» ABOUT THIS EXERCISE: Pull out of the data below the stretch of lines bounded by the one containing "агрономічний довідник для" and the one containing "莲 第二季》《我推的偶像 第三季》等还没有开播，因此不少新作", both bounds included, unchanged.

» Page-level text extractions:
● ● ● ●

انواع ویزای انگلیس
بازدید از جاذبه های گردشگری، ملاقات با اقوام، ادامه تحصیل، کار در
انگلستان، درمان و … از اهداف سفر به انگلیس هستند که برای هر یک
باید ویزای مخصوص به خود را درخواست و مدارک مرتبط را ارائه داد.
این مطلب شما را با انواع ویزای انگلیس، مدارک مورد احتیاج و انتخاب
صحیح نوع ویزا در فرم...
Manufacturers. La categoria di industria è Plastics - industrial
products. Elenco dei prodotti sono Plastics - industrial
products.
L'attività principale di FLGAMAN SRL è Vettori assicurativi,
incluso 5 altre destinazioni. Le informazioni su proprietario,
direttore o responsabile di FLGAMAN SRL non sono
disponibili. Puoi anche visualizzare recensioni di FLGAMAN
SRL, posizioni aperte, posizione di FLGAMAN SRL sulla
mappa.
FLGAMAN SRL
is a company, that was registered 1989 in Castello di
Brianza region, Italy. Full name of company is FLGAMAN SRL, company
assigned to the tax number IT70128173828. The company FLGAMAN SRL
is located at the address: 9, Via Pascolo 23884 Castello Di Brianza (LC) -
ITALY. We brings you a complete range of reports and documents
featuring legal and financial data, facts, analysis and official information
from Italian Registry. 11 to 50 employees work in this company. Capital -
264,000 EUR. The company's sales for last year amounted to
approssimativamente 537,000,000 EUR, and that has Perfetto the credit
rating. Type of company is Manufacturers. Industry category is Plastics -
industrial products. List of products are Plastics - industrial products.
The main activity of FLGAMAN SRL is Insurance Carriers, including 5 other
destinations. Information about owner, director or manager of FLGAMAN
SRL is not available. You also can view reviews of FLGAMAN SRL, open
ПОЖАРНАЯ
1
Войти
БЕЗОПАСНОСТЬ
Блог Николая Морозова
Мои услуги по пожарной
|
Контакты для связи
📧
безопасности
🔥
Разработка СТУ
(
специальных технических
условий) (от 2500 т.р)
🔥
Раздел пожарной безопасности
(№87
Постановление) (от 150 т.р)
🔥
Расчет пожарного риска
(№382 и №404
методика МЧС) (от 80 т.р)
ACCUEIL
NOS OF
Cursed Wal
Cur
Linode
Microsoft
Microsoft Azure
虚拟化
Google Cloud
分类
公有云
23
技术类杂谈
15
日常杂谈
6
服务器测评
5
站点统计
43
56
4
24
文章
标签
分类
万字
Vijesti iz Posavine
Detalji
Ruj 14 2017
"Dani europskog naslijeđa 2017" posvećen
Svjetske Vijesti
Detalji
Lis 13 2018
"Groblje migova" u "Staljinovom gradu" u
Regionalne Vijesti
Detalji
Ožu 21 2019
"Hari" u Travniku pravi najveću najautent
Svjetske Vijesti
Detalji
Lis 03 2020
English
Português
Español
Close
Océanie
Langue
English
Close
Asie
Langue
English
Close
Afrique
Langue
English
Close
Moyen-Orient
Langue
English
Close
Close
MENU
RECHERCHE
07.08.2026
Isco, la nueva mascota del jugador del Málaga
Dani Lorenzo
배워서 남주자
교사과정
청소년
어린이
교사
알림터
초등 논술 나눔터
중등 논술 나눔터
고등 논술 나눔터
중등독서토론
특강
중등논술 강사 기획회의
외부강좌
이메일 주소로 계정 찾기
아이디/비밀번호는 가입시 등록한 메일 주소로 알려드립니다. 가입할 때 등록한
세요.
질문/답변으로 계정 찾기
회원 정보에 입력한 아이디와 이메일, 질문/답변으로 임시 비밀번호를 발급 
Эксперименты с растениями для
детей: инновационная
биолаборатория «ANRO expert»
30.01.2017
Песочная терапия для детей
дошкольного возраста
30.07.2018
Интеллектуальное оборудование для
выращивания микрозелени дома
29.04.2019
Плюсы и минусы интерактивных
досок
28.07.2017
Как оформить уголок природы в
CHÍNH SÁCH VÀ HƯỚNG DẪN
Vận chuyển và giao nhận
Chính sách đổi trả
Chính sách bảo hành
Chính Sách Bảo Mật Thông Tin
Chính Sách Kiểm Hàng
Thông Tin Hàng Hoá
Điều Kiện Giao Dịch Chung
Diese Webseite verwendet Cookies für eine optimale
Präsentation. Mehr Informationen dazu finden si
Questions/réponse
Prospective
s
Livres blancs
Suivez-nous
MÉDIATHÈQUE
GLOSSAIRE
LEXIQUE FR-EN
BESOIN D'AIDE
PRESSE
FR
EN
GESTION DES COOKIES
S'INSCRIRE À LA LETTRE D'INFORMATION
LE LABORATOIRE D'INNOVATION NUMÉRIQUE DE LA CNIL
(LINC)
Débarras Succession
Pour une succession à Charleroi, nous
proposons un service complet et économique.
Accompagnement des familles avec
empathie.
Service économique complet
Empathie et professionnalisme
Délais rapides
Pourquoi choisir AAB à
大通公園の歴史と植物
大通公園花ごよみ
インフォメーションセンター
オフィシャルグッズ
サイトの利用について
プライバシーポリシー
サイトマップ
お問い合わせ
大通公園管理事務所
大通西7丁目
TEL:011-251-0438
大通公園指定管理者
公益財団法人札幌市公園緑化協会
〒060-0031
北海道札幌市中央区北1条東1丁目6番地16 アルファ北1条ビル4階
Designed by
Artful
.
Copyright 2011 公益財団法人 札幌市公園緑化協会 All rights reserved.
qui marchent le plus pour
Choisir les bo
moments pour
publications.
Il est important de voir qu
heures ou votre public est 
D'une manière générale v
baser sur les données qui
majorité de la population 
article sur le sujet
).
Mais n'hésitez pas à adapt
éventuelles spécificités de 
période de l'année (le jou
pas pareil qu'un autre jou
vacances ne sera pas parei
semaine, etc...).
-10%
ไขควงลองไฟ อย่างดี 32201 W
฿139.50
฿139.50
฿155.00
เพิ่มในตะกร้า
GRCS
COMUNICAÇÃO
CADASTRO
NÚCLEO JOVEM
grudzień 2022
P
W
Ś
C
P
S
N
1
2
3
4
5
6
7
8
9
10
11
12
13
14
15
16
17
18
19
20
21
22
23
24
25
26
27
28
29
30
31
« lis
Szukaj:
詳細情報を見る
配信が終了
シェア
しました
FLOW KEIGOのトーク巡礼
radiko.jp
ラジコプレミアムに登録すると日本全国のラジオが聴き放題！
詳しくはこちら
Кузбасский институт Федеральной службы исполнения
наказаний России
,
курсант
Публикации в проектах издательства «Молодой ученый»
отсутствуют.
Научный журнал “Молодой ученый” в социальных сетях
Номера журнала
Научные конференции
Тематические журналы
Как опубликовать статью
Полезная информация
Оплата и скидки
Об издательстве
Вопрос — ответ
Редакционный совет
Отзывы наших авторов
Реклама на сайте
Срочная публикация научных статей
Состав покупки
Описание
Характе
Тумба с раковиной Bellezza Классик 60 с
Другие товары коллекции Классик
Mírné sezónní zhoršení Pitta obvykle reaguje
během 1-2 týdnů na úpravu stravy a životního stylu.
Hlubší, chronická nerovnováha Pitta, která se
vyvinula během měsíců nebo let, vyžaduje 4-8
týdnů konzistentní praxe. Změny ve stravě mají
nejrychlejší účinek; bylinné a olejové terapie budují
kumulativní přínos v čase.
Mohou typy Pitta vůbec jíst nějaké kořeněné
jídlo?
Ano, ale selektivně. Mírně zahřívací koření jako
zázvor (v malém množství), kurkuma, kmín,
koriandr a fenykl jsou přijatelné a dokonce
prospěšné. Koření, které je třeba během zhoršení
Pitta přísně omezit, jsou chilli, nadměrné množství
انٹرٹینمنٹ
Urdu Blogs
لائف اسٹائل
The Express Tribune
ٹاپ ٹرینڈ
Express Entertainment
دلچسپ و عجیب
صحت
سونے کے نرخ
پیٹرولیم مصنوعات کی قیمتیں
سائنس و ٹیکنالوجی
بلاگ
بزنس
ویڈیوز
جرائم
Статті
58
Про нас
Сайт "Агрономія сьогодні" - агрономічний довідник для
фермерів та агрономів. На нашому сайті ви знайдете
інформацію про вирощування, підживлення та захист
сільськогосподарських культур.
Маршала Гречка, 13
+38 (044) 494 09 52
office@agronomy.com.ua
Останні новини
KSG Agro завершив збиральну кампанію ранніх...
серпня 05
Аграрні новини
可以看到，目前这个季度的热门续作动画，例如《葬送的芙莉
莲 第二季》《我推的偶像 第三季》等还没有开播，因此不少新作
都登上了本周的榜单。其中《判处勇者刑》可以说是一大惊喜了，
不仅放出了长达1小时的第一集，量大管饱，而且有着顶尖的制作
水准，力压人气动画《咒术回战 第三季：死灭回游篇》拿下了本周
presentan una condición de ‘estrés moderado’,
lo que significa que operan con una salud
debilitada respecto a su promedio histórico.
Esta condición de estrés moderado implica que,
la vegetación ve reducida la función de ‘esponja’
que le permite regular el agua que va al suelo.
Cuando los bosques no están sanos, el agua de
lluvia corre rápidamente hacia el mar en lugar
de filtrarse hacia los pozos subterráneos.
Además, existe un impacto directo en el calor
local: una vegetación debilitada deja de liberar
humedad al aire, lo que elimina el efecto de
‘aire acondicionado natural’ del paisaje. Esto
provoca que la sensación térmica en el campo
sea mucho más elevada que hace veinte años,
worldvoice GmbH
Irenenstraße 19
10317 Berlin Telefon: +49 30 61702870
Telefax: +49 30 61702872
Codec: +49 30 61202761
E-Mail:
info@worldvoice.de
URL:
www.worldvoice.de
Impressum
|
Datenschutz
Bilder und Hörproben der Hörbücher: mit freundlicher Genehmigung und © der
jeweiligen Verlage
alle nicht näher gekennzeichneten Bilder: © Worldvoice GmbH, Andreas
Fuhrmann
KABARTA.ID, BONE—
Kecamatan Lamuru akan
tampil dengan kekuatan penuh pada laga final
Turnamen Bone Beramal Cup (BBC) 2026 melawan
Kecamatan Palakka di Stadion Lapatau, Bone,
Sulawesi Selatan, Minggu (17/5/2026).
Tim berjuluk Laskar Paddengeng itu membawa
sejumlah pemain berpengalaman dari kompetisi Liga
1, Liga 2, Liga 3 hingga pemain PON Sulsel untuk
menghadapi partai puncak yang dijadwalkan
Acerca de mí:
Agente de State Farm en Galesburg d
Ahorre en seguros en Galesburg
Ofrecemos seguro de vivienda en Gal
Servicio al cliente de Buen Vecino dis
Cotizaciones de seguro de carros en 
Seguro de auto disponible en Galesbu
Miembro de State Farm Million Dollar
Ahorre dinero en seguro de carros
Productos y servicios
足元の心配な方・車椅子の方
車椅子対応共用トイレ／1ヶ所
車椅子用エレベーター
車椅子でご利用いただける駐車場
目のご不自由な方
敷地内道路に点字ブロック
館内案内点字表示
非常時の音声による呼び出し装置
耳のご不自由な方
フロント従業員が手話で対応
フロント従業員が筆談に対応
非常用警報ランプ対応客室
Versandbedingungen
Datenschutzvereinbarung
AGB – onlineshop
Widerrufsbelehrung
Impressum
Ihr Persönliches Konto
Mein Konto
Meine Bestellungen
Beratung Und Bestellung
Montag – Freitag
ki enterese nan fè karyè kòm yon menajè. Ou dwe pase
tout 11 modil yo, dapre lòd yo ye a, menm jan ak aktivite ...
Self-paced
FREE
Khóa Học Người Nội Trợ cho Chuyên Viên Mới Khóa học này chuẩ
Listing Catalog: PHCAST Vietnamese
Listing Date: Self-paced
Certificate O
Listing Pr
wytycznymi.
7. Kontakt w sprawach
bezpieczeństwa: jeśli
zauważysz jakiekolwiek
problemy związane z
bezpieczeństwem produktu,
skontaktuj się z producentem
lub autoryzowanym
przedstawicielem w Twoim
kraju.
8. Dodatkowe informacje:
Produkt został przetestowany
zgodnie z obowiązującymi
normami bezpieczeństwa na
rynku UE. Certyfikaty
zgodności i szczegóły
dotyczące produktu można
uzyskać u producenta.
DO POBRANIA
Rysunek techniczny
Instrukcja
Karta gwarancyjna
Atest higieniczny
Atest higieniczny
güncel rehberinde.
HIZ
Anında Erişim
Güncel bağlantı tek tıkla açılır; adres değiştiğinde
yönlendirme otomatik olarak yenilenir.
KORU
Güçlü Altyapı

● ● ● ●

» TASK RESPONSE:
Сайт "Агрономія сьогодні" - агрономічний довідник для
фермерів та агрономів. На нашому сайті ви знайдете
інформацію про вирощування, підживлення та захист
сільськогосподарських культур.
Маршала Гречка, 13
+38 (044) 494 09 52
office@agronomy.com.ua
Останні новини
KSG Agro завершив збиральну кампанію ранніх...
серпня 05
Аграрні новини
可以看到，目前这个季度的热门续作动画，例如《葬送的芙莉
莲 第二季》《我推的偶像 第三季》等还没有开播，因此不少新作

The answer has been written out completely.